Task directions:
Please update everything in the records from the line containing "parciais de 3/6, 6/1 e 6/0. O troféu marca" down to the line containing "Compartilhe esta notícia" by replacing "Alcaraz" with "o tenista", and give back only those lines with nothing else changed.

Stored data entries
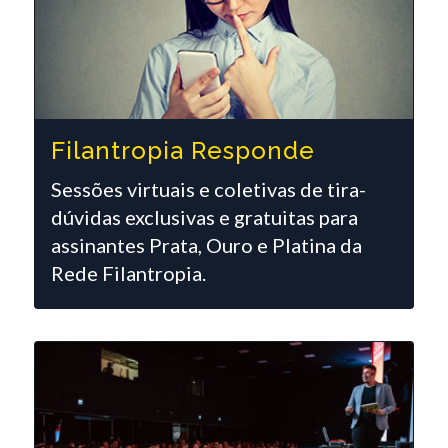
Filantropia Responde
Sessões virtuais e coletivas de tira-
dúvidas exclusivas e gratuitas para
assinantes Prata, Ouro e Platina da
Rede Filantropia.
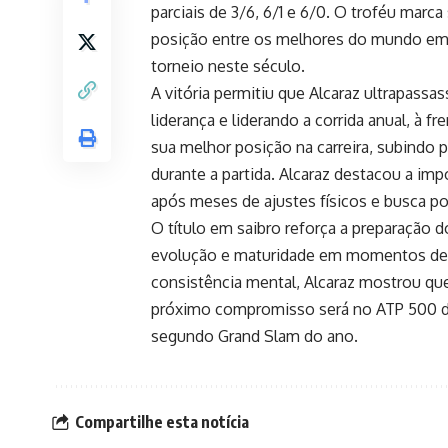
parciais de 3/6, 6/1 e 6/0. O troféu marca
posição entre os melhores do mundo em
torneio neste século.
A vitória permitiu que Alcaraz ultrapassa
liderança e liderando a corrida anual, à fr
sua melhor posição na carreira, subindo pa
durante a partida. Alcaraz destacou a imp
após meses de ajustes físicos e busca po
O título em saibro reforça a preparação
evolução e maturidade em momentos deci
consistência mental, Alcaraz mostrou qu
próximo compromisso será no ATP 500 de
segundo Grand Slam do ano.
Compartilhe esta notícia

--

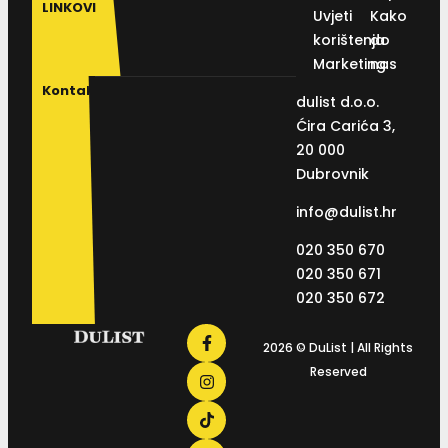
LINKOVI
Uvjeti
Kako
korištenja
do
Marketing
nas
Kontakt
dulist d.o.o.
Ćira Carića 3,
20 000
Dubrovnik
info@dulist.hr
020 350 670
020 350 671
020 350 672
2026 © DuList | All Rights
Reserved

...

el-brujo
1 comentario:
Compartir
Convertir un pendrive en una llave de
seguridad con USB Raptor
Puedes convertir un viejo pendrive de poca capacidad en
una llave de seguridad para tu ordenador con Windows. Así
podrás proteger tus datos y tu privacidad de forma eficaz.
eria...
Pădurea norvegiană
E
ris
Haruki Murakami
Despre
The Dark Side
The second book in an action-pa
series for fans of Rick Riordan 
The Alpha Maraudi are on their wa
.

Answer box:
parciais de 3/6, 6/1 e 6/0. O troféu marca
posição entre os melhores do mundo em
torneio neste século.
A vitória permitiu que o tenista ultrapassa
liderança e liderando a corrida anual, à fr
sua melhor posição na carreira, subindo pa
durante a partida. o tenista destacou a imp
após meses de ajustes físicos e busca po
O título em saibro reforça a preparação
evolução e maturidade em momentos deci
consistência mental, o tenista mostrou qu
próximo compromisso será no ATP 500 de
segundo Grand Slam do ano.
Compartilhe esta notícia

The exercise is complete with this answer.